Les prévisions météorologiques à court et moyen terme ne sont pas très bonnes. La pluie est annoncée, mais pas en quantité suffisante. Les sols sont très secs, donc des averses ne suffiront pas. S’il n’y a pas de précipitations abondantes en octobre et novembre, la Creuse et le Limousin dans son ensemble vont être dans une situation compliquée ; il faudra aller chercher de l’eau avec des camions-citernes.

Les conséquences de la sécheresse peuvent prendre d’autres aspects.  De nombreuses maisons  construites sur un sol argileux se sont fissurées et 3 000 communes françaises sont concernées. Les journaux donnent l’exemple de la commune de Crégy-lès-Meaux (Seine-et-Marne), où les fissures sont devenues une obsession. Certaines maisons sont devenues invendables en raison du montant des travaux à réaliser.

Le phénomène touche de plus en plus de communes françaises qui n’y étaient pas habituées. Jusqu’à présent, les fissures dans les murs des habitations étaient plus fréquentes dans la moitié sud du pays. Désormais, en particulier à la suite de la sécheresse de 2018, le problème s’étend vers la moitié nord.

Les propriétaires des maisons fissurées n’excluent pas d’avoir recours à la justice si leur demande d’indemnisation est rejetée. De son côté, la fédération française de l’assurance appelle ses experts à examiner les cas avec le plus de bienveillance possible.

Source : France Info.

Photo: C. Grandpey

Une pénurie d’eau menace la planète // The shortage of water: A threat to our planet

Selon le dernier rapport du World Resources Institute (WRI) paru le 6 août 2019, près du quart de la population mondiale, réparti dans 17 pays, est en situation de pénurie hydrique grave. Selon le WRI, on s’approche à grands pas du « Jour Zéro » où plus aucune eau ne sortira du robinet. Vous pourrez lire le rapport (en anglais) du WRI en cliquant sur ce lien :

https://www.wri.org/blog/2019/08/17-countries-home-one-quarter-world-population-face-extremely-high-water-stress

Le rapport du WRI débute avec l’exemple des réservoirs de Chennai, la sixième plus grande ville de l’Inde, qui sont presque à sec. L’année dernière, les habitants du Cap, en Afrique du Sud, ont évité de peu le « Jour Zéro » où plus aucune eau ne sort robinets. Sans oublier Rome (Italie) qui, en 2017, a dû  rationner l’eau afin de l’économiser.

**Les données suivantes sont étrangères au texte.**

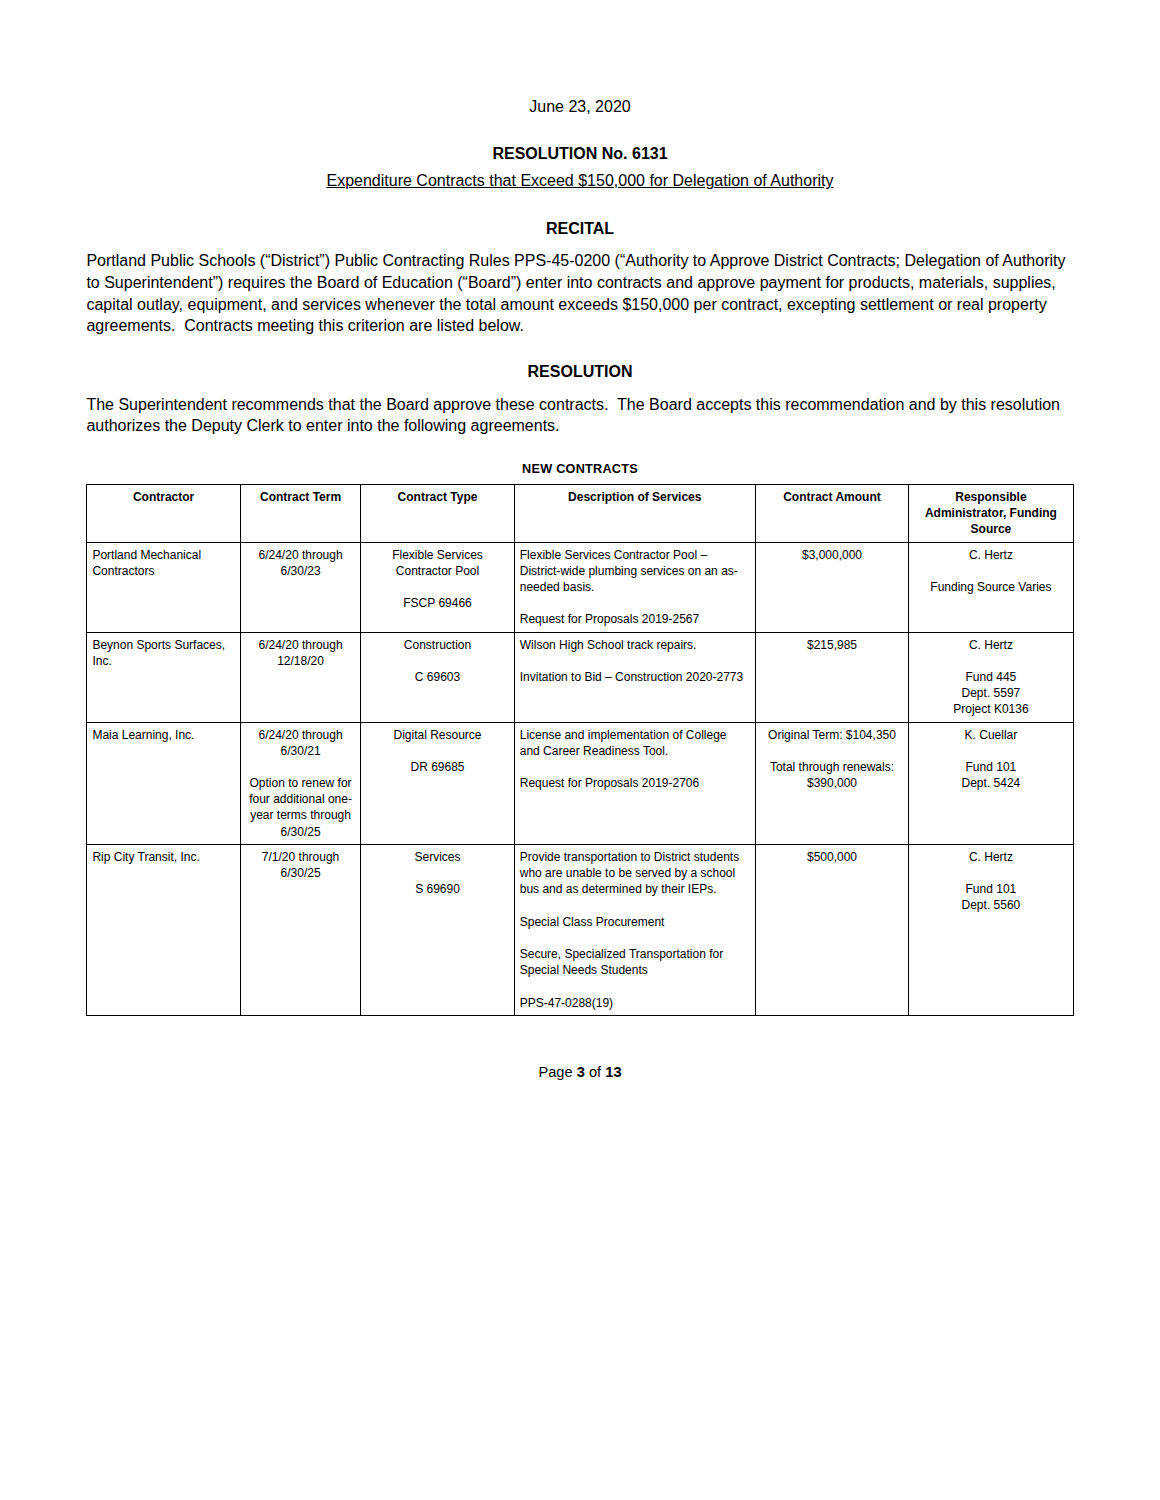June 23, 2020
RESOLUTION No. 6131
Expenditure Contracts that Exceed $150,000 for Delegation of Authority
RECITAL
Portland Public Schools (“District”) Public Contracting Rules PPS-45-0200 (“Authority to Approve District Contracts; Delegation of Authority to Superintendent”) requires the Board of Education (“Board”) enter into contracts and approve payment for products, materials, supplies, capital outlay, equipment, and services whenever the total amount exceeds $150,000 per contract, excepting settlement or real property agreements. Contracts meeting this criterion are listed below.
RESOLUTION
The Superintendent recommends that the Board approve these contracts. The Board accepts this recommendation and by this resolution authorizes the Deputy Clerk to enter into the following agreements.
NEW CONTRACTS
| Contractor | Contract Term | Contract Type | Description of Services | Contract Amount | Responsible Administrator, Funding Source |
| --- | --- | --- | --- | --- | --- |
| Portland Mechanical Contractors | 6/24/20 through 6/30/23 | Flexible Services Contractor Pool FSCP 69466 | Flexible Services Contractor Pool – District-wide plumbing services on an as-needed basis. Request for Proposals 2019-2567 | $3,000,000 | C. Hertz Funding Source Varies |
| Beynon Sports Surfaces, Inc. | 6/24/20 through 12/18/20 | Construction C 69603 | Wilson High School track repairs. Invitation to Bid – Construction 2020-2773 | $215,985 | C. Hertz Fund 445 Dept. 5597 Project K0136 |
| Maia Learning, Inc. | 6/24/20 through 6/30/21 Option to renew for four additional one-year terms through 6/30/25 | Digital Resource DR 69685 | License and implementation of College and Career Readiness Tool. Request for Proposals 2019-2706 | Original Term: $104,350 Total through renewals: $390,000 | K. Cuellar Fund 101 Dept. 5424 |
| Rip City Transit, Inc. | 7/1/20 through 6/30/25 | Services S 69690 | Provide transportation to District students who are unable to be served by a school bus and as determined by their IEPs. Special Class Procurement Secure, Specialized Transportation for Special Needs Students PPS-47-0288(19) | $500,000 | C. Hertz Fund 101 Dept. 5560 |
Page 3 of 13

Le WRI explique qu’aujourd’hui près du quart de la population mondiale vivant dans 17 pays est confrontée à une situation de pénurie d’eau « extrêmement élevée. » Personne n’ose en parler, mais une pénurie d’eau à grande échelle deviendra inévitablement source de migrations de populations et de conflits. Le rapport du WRI précise que les prélèvements hydrauliques dans le monde ont plus que doublé depuis les années 1960 en raison d’une demande croissante qui ne montre aucun signe de ralentissement. Les pays les plus concernés se situent au Moyen-Orient et en Afrique du Nord avec à leur tête le Qatar, Israël, le Liban ou encore l’Iran.

A côté des pays du Moyen Orient, l’Inde souffre de la pire crise de l’eau de son histoire et des millions de vies et de moyens de subsistance sont menacés. La population du pays, particulièrement nombreuse, demande énormément de ressources. Les eaux en surfaces mais également les eaux souterraines y sont gravement surexploitées.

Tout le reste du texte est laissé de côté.